— START OF Raw data —

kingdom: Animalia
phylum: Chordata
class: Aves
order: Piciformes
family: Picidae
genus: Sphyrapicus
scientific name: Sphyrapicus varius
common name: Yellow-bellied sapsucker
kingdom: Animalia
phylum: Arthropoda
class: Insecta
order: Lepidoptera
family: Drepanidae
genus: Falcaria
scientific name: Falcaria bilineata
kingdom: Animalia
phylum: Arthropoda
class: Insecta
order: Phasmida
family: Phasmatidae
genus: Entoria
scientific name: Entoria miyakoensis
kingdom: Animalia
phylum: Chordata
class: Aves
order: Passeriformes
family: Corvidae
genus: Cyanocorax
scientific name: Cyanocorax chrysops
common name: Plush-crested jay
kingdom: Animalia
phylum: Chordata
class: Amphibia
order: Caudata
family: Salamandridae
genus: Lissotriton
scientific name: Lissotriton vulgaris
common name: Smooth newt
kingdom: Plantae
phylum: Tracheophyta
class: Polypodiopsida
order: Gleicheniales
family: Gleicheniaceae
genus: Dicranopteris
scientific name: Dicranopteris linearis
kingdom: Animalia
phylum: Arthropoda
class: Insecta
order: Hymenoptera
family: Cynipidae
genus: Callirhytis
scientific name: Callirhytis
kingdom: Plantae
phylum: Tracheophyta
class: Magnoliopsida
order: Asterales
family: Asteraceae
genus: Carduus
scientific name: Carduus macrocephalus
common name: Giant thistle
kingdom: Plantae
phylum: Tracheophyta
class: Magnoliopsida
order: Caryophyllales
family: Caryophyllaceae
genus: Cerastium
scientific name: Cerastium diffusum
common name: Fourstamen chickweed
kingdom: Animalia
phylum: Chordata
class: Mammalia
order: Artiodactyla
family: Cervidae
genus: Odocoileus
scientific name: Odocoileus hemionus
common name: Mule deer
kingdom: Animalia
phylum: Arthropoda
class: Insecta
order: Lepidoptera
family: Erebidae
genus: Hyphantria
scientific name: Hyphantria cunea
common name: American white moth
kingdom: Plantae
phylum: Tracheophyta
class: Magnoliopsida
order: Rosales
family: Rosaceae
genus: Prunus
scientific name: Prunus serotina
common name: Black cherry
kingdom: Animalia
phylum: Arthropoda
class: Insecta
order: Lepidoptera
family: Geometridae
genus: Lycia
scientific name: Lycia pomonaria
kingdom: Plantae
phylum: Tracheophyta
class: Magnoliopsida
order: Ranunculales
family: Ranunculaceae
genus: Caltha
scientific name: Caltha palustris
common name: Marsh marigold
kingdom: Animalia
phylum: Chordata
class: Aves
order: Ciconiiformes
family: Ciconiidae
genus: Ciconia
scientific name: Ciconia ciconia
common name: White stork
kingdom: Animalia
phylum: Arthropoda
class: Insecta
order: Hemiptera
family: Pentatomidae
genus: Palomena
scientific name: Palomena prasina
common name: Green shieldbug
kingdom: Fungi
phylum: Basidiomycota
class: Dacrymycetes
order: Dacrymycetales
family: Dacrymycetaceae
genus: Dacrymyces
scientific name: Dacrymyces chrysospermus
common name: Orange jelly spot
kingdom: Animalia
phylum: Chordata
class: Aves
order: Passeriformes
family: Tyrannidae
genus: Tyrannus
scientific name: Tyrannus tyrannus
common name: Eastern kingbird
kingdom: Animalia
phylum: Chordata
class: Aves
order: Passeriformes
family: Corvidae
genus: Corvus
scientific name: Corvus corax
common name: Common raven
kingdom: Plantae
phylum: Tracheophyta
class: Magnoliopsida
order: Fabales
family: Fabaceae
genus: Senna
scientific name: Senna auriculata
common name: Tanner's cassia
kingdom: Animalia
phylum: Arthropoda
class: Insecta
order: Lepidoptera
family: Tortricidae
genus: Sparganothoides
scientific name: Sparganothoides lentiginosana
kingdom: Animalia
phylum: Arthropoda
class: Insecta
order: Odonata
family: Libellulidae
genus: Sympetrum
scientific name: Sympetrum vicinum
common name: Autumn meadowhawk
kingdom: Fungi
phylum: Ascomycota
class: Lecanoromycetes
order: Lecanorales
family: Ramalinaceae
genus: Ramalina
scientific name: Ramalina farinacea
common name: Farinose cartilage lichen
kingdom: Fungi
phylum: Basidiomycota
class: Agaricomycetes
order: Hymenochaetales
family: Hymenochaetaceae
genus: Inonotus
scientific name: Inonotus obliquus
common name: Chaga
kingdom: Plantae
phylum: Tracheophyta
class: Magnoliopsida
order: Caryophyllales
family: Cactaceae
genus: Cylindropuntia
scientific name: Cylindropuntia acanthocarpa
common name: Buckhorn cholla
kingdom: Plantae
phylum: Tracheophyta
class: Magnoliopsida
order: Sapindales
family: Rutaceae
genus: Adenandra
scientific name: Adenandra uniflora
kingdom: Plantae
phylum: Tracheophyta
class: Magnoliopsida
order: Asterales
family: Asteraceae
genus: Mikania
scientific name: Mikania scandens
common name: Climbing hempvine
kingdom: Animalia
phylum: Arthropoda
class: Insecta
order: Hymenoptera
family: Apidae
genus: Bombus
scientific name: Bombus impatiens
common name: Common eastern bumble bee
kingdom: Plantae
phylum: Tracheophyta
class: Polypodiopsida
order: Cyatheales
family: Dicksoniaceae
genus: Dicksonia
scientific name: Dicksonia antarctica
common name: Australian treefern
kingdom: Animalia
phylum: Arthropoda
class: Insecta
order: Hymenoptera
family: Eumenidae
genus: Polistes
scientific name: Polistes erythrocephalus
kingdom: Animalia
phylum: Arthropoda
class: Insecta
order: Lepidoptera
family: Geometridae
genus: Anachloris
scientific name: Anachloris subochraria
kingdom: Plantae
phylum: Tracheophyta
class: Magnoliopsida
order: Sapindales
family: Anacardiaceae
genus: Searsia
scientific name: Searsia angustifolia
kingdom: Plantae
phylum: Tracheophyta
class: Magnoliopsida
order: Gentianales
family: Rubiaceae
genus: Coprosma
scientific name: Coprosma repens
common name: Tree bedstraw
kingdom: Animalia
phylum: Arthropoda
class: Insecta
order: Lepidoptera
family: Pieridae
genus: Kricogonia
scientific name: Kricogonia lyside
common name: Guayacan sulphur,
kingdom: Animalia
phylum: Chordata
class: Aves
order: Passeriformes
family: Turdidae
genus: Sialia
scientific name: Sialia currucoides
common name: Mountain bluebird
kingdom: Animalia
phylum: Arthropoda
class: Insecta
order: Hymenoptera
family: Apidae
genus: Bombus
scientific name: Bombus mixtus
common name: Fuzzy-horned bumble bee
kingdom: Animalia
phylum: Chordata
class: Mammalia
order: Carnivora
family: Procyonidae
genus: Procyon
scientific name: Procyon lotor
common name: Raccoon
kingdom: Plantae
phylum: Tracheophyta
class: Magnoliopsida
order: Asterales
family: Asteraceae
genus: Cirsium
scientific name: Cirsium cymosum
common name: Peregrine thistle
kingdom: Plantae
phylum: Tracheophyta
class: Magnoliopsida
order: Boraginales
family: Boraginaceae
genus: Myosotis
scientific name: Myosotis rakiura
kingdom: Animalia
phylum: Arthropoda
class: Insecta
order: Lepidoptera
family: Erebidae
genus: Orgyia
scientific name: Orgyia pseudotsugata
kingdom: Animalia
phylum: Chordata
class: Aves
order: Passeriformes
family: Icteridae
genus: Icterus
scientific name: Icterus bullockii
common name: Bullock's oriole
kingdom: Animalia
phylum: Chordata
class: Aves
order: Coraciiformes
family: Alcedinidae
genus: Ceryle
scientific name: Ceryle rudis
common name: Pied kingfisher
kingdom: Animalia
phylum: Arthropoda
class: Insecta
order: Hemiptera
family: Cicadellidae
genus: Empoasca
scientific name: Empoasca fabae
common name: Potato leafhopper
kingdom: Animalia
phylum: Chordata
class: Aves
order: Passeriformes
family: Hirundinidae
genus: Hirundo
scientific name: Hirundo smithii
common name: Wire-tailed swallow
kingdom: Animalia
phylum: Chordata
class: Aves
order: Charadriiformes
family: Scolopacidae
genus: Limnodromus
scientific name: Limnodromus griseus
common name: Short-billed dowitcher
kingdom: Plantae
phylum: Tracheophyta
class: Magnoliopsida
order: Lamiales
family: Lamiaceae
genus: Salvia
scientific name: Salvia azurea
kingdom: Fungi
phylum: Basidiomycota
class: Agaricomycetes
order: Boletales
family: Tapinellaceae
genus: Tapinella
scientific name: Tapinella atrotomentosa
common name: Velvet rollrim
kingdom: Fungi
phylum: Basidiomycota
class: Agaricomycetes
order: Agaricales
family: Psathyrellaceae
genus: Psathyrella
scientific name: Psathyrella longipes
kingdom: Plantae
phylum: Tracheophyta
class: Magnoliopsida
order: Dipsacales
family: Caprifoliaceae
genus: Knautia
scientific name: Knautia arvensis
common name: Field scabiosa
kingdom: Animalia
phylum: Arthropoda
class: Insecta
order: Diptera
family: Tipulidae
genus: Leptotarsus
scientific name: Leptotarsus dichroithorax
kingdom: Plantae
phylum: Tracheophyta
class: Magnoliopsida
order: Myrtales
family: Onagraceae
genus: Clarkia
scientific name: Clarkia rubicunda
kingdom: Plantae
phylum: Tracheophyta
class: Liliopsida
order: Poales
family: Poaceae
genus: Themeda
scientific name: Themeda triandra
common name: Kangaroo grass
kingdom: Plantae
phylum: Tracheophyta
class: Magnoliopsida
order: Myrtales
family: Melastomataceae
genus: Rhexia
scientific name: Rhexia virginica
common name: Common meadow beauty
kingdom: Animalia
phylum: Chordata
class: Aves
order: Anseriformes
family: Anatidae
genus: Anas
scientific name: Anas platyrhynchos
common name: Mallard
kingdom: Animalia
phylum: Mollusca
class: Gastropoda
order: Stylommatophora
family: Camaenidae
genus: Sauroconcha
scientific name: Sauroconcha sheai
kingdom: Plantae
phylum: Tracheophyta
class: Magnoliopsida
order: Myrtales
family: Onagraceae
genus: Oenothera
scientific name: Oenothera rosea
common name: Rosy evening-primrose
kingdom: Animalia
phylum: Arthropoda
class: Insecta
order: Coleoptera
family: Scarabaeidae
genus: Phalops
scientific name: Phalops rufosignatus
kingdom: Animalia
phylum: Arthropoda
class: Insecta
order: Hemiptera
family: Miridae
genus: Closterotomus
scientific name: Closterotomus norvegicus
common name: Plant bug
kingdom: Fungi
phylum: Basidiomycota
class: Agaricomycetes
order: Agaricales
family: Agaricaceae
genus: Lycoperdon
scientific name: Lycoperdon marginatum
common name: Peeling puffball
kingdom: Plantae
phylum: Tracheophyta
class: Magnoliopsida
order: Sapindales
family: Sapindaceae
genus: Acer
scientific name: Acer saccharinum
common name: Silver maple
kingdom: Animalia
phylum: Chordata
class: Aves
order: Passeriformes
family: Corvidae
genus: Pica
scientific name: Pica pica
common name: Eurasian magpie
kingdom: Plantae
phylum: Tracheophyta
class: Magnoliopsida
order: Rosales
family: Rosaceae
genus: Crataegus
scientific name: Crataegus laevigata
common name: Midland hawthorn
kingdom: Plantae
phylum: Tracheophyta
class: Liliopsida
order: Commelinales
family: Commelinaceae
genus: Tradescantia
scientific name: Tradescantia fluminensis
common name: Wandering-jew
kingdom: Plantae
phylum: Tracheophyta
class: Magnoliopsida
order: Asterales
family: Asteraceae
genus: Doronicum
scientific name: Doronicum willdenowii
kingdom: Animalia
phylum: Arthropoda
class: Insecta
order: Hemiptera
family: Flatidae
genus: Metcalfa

— END OF Raw data —

Given request
Convert the lines from the one containing "genus: Dacrymyces" through the one containing "genus: Sympetrum", both included, into a JSON list of strings with one string per line. Omit any blank lines.

Task result
[
  "genus: Dacrymyces",
  "scientific name: Dacrymyces chrysospermus",
  "common name: Orange jelly spot",
  "kingdom: Animalia",
  "phylum: Chordata",
  "class: Aves",
  "order: Passeriformes",
  "family: Tyrannidae",
  "genus: Tyrannus",
  "scientific name: Tyrannus tyrannus",
  "common name: Eastern kingbird",
  "kingdom: Animalia",
  "phylum: Chordata",
  "class: Aves",
  "order: Passeriformes",
  "family: Corvidae",
  "genus: Corvus",
  "scientific name: Corvus corax",
  "common name: Common raven",
  "kingdom: Plantae",
  "phylum: Tracheophyta",
  "class: Magnoliopsida",
  "order: Fabales",
  "family: Fabaceae",
  "genus: Senna",
  "scientific name: Senna auriculata",
  "common name: Tanner's cassia",
  "kingdom: Animalia",
  "phylum: Arthropoda",
  "class: Insecta",
  "order: Lepidoptera",
  "family: Tortricidae",
  "genus: Sparganothoides",
  "scientific name: Sparganothoides lentiginosana",
  "kingdom: Animalia",
  "phylum: Arthropoda",
  "class: Insecta",
  "order: Odonata",
  "family: Libellulidae",
  "genus: Sympetrum"
]